#### [Recorded data]
****
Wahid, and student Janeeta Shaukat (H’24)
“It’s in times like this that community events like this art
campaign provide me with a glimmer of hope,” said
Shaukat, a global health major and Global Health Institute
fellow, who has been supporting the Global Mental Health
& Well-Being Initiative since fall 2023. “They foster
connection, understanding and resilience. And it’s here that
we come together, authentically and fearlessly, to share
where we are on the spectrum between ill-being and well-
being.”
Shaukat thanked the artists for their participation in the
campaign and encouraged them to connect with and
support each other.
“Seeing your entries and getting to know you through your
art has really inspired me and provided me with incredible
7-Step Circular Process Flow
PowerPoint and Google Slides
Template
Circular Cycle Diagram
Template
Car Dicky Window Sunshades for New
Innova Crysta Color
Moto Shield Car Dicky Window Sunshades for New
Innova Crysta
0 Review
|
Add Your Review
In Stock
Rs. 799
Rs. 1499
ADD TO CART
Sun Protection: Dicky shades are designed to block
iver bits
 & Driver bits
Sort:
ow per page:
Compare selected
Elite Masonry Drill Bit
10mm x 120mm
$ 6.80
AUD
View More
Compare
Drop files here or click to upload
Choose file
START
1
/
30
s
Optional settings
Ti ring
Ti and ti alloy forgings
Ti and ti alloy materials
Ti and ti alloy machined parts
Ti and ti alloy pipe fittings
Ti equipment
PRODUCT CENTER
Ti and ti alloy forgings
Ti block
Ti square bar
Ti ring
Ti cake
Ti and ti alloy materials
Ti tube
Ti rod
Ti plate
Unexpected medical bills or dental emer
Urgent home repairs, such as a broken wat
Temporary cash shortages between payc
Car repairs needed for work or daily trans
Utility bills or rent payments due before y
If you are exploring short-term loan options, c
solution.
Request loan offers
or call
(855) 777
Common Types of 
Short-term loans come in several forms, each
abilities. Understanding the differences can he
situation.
****
#### [What is required]
Show every line in the entries where the string "between" occurs.

#### [Written answer]
where we are on the spectrum between ill-being and well-
Temporary cash shortages between payc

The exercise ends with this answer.